What if she knows? What if she knew all along and is just waiting for the right time to tell his aunt? Waiting until it would embarrass him the most, until it would be devastating to him, to his prospects. They had both said they would forgive him the first time, but his aunt had been crystal clear when she told him if it happened again, he was over. His career, his access, the money, everything. How could he let it happen again? Why was he such a fuck up? Why was he like this?

It’s the booze, it’s the booze and the drugs. It isn’t who he really is, it’s how he is when he’s fucked up, that’s all. He’s got it all inside him, he just needs to keep the path clear. That’s what he’d have to do, clear the path. Quit everything, immediately, quit fucking everything, go clean, get it together.

His breathing steadied, he knew he was right, he was a fucking alcoholic and a coke head, and he was destroying everything he had worked so hard for. He just had to clear the path, get this shit out of the way. He could climb to the fucking top if he could just clear the path. It would be awkward to own a winery sober, but wine wasn’t his problem, it was the heaps of bourbon and cocaine. He could still drink the wine, that wasn’t the issue.

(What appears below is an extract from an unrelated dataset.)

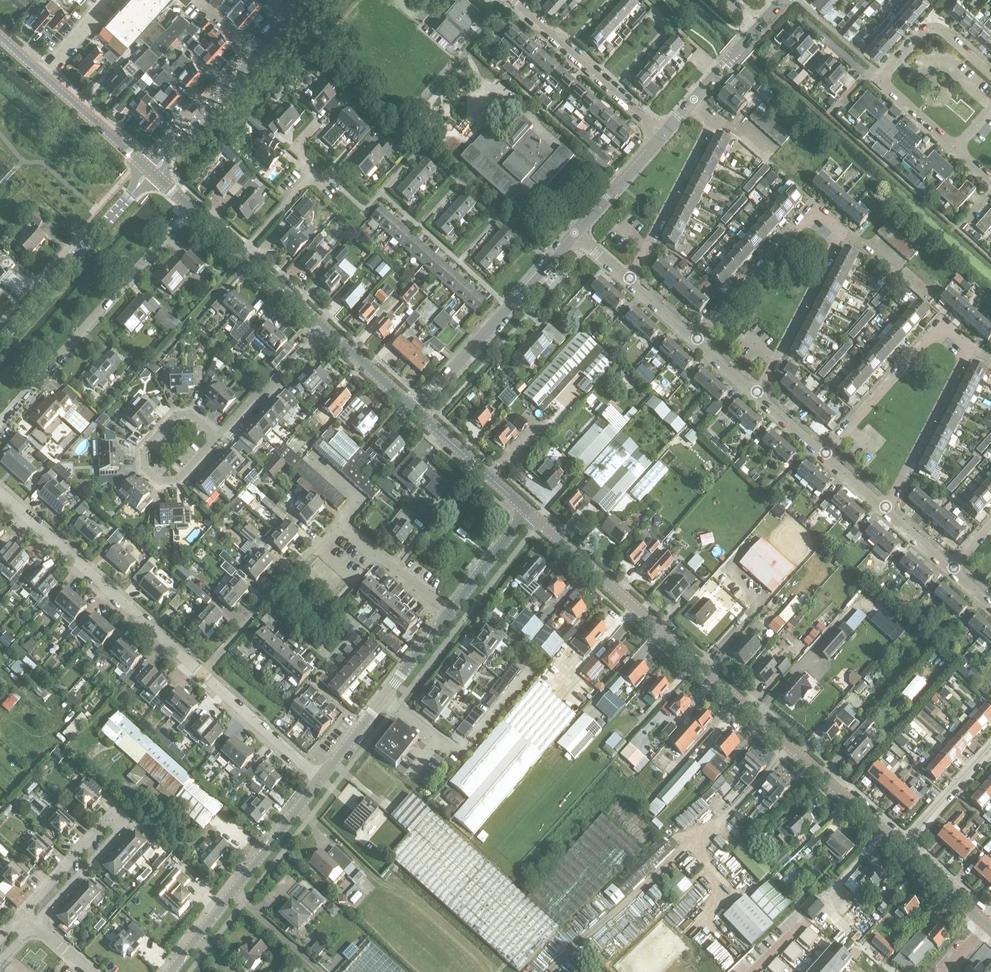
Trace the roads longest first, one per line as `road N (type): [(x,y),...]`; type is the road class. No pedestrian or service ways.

The cool air falling out of the mini-fridge was helping to calm him. He sat up and took a few deep breaths. He still wanted to cry, but he wasn’t going to. He opened a bottle of gin and drank it down, then another.

“No,” he said suddenly, realizing what he was doing. “No, you can’t, you’re a fucking loser, and you’ll drag them all down with you. You’re the fucking worst.”

He wasn’t sure he meant it until he heard himself say it out loud. “Fucking loser.” It was true. The only thing he was good at was giving speeches and smiling big, and talking people out of their money. He didn’t write the speeches, he didn’t have the first idea how to implement the ideas in them, the money never went there anyway. He could had reached as high as he would ever get, it was all embarrassed destruction and misery from here on out. He could see it, he’d end up dead, wreaking of cheap booze in some shitty motel. His wife would never let him be happy, his aunt would never take her talons out of his side.

He knew what to do, he’d blow his fucking brains out. He’d end it all, so they were left holding the bag. Harpies, they could have it. They could have the ashes of his self-destruction.

He got to his knees and crawled over to the suitcase by the window. He reached into the bottom and pulled out a snub-nosed .38 revolver and sat for a quiet moment realizing this was the only clear path forward. There were too many people who knew too many things, it would all come out eventually and he didn’t want to be around for it. He stood up on shaky legs and thought about his brains sprayed all over the wood paneling, that made him smile. But first another drink, a proper drink. He leaned over the mini-fridge again and pulled out two bottles of vodka, pouring them into a clean glass.

He turned to the mirror to cheers his reflection. Goddamn, he was a mess, completely unrespectable. He couldn’t go out of the world like this. He wiped his face, then pulled a comb out of his back pocket and smoothed his hair back. Imagine living so long in the public eye looking so clean, never a hair out of place, then dying in a total mess. He laughed to himself. Then he thought of his hair with a hole blown out the side of his head. It made him shudder. To go out like that… What the fuck was he thinking? He laughed again, harder.

He locked eyes with his reflection and clinked his glass to the mirror. Leaned his head back and drained the vodka in one pull.

“Get it together. They don’t know. They never fucking will. They will never catch up. Handle the slut, put your wife back in her place, ride this fucking rocket ship all the way up.”

“Never let them win, you fucking win, they get to come along for the ride if they mind themselves.”

He fixed an unseen hair out of place, and smiled his biggest smile, teeth sharp as daggers. The smile that made people huddle around him, so that he wouldn’t eat their children.

He quietly placed the revolver back in his suitcase, stepped back into his gleaming black leather shoes, and headed for the door.

“Ah, shit, almost forgot my lucky tie,” he said to the room, to the wood paneling, to the decades of untold secrets. He slung it around his collar and he swept out into the hall.